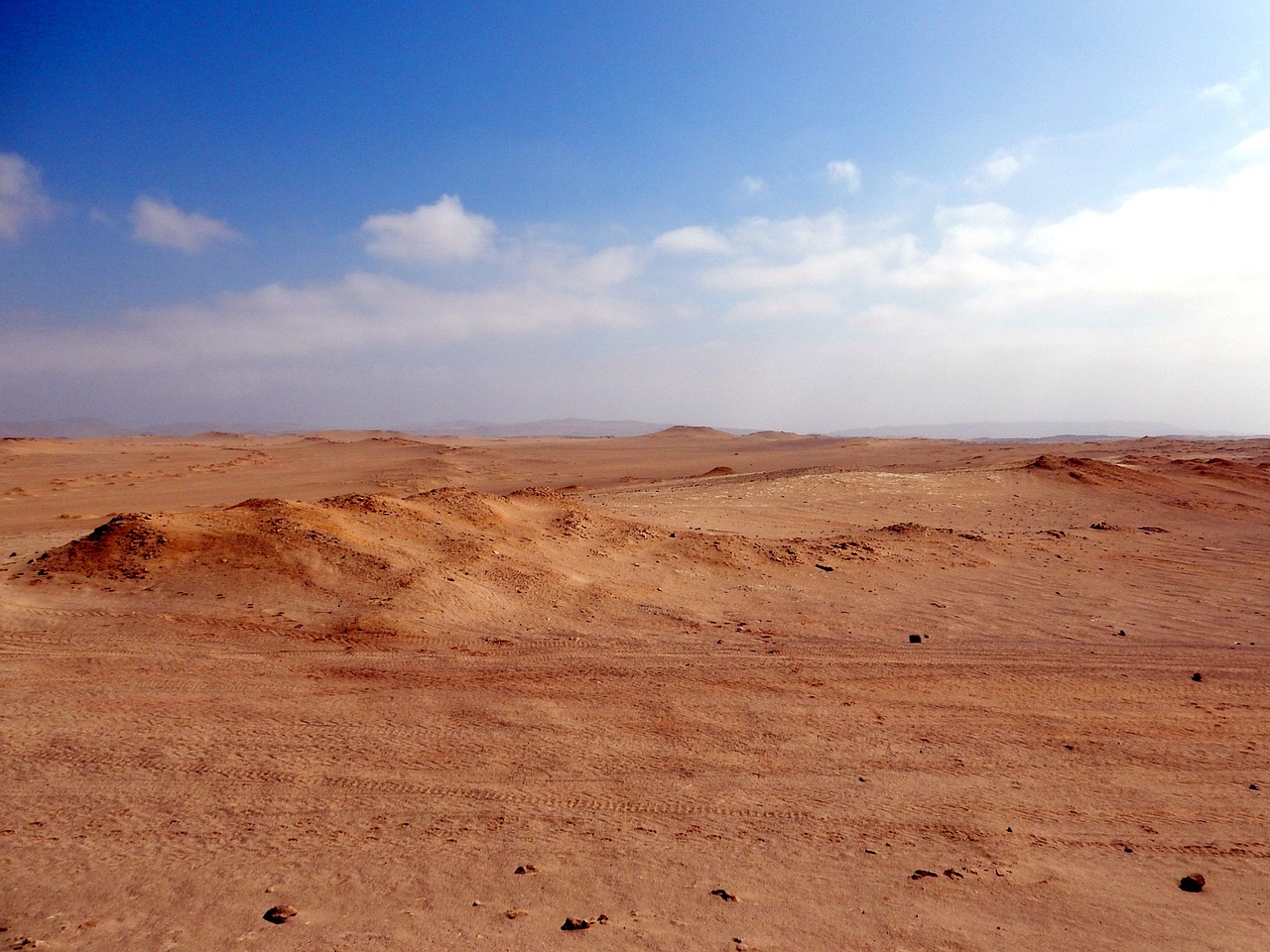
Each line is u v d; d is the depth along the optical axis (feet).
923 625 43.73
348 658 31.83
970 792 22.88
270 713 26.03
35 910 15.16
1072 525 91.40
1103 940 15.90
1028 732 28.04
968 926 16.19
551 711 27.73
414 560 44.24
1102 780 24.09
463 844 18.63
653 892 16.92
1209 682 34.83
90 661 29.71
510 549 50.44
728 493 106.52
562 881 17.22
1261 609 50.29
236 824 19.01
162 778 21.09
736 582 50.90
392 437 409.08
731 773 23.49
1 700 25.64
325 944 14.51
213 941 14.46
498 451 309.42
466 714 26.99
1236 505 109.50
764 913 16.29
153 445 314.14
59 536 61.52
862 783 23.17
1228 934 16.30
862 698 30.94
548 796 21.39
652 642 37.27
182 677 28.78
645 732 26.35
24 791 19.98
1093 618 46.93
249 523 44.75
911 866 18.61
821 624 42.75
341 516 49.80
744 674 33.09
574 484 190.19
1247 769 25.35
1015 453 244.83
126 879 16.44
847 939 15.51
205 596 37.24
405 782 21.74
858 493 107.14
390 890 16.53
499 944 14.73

┄┄┄┄┄┄┄┄┄┄┄┄┄┄┄┄┄┄┄┄

#### The task:
Output all of the listing above, exactly as given, but without its pictures.

#### Finished exercise:
Each line is u v d; d is the depth along the optical axis (feet).
923 625 43.73
348 658 31.83
970 792 22.88
270 713 26.03
35 910 15.16
1072 525 91.40
1103 940 15.90
1028 732 28.04
968 926 16.19
551 711 27.73
414 560 44.24
1102 780 24.09
463 844 18.63
653 892 16.92
1209 682 34.83
90 661 29.71
510 549 50.44
728 493 106.52
562 881 17.22
1261 609 50.29
236 824 19.01
162 778 21.09
736 582 50.90
392 437 409.08
731 773 23.49
1 700 25.64
325 944 14.51
213 941 14.46
498 451 309.42
466 714 26.99
1236 505 109.50
764 913 16.29
153 445 314.14
59 536 61.52
862 783 23.17
1228 934 16.30
862 698 30.94
548 796 21.39
652 642 37.27
182 677 28.78
645 732 26.35
24 791 19.98
1093 618 46.93
249 523 44.75
911 866 18.61
821 624 42.75
341 516 49.80
744 674 33.09
574 484 190.19
1247 769 25.35
1015 453 244.83
126 879 16.44
847 939 15.51
205 596 37.24
405 782 21.74
858 493 107.14
390 890 16.53
499 944 14.73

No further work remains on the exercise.